Table of Contents Hide
The Board of Investment (BoI) has announced a new trend in its investment promotion policy. Changes to its investment incentive policy are part of Thailand’s preparations for the future Asean Economic Community (AEC) coming at the end of 2015.
The Thailand Board of Investment (BOI) aims to promote 10 groups of target industries and stop promoting labour-intensive businesses or those causing adverse environmental impact. The BoI’s plan is also to propel Thailand into a new stage of economic development — one that will help the country to overcome the “middle income trap”.
Under the new policy, the BOI will no longer support businesses that provide low added value, apply low technology or have low complexity of production processes, including those that have low linkage with other industries and those that are labour- intensive and environmentally unfriendly, those that consume high energy, and those that have a monopoly in concession-type of business activities
According to the BoI, there needs to be change, as there are many problems with our current economic path which include:
- • low competitiveness;
- • low investment in research and development;
- • growing labour shortages, both for skilled and unskilled workers;
- • increasing restrictions on heavy industry — with less land available and tougher regulations;
- • potential problems in energy security.
The BoI’s alternative recipe, Thailand 4.0, aims to help Thailand become a high value economy and a regional hub.
The key ingredients include more research and development, a focus on services and high-value industries, better care for the environment, and cross-border regional clusters.
In order to move Thailand in this direction, the BoI plans to scrap the current emphasis on geographic zones.
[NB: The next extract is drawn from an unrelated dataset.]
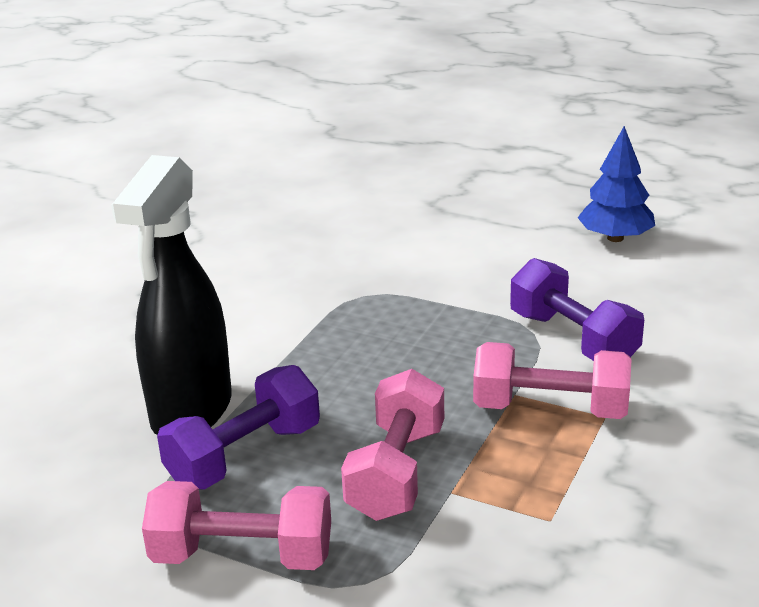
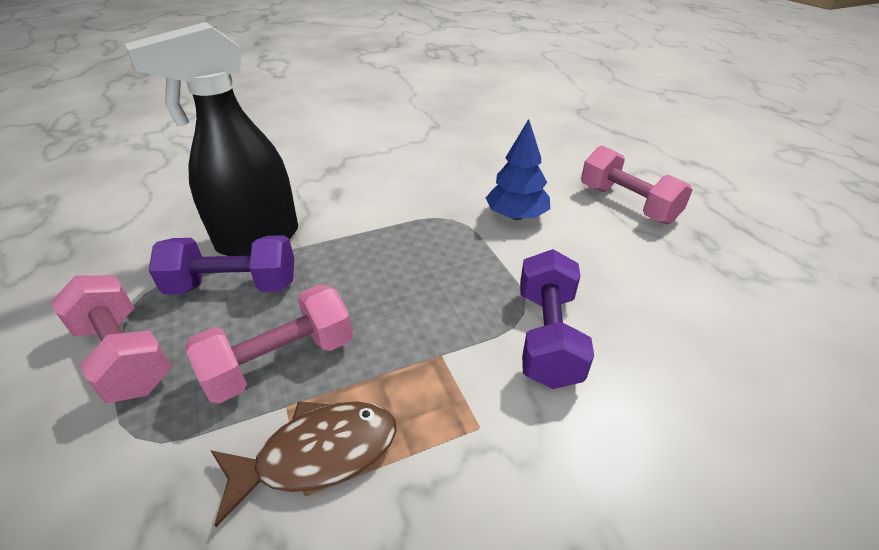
camera: 40 degrees right, 10 degrees up
pink dumbbell [473,342,632,419] -> pink dumbbell moved to [581,146,693,224]
blue tree [578,126,655,242] -> blue tree moved to [486,119,550,220]
none -> brown fish [210,401,396,527]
These would be replaced by new regional clusters that promote a concentration of investment, plus one-stop services.
Incentives would be phased out for heavy industries, low-value-added industries, factories that cause environmental problems or consume a lot of energy, and concession and monopoly industries such as telecoms and concession roads.
A New Investment Promotion Strategy to Drive Thailand’s Sustainable Growth
The BOI aims to restructure the Thai economy for sustainable development and to overcome the middle income trap through competitiveness development and value creation in the industrial sector and also by promoting new industrial clusters in the regions to create new investment concentration and improving of facilitations for investors, including both inward and outward investment.
Under the new policy, the BOI is to focus on promoting 10 industries, which are
1.) Basic infrastructure and logistics (e.g. industrial zone, power generation from natural gas, tap water or water resources for industrial purposes, transportation and mass transit, commercial airport and logistics center);
2.) Basic industries (e.g. steel, petrochemicals, pulp and paper, machinery);
3.) Medical device and scientific equipment (e.g. medical services, medicine, medical food, scientific equipment);
4.) Alternative energy and environmental services (e.g. power generation from renewable energy sources, bio-fuel, recycling, wastewater treatment and industrial waste disposal services, Energy Services Companies: ESCO);
5.) Services that support the industrial sector (e.g. R&D, HRD, engineering design, software, calibration services, ROH, trade and investment support office);
6.) Advanced core technology (e.g. biotechnology, nanotechnology, advanced material technology);
7.) Food and agricultural processing industry (e.g. processed food, food additives, herbal extracts, plant propagation and development, products from natural rubber);
8.) Hospitality & wellness (e.g. tourism and sports promotion activities, Thai motion picture production and related supporting services, dedicated health centers, retirement homes and care centers);
9.) Automotive and other transportation equipment (e.g. cars, motorcycles, trains, electric trains, aircraft, shipbuilding and maintenance);
10.) Electronic and electrical appliances (e.g. electronic design, organics & printed electronics, HDD & SSD and parts, solar cells, white goods)
The 10 focus industrial sectors cover around 130 industries, of which about 100 types of target businesses will enjoy exemption from corporate income tax. Another 30 types of business will get the tax exemption on import duties on machinery and raw material imports, as well as other non-tax-related incentives such as permits to own land and permits to bring into the kingdom skilled workers and experts to work in investment-promoted activities.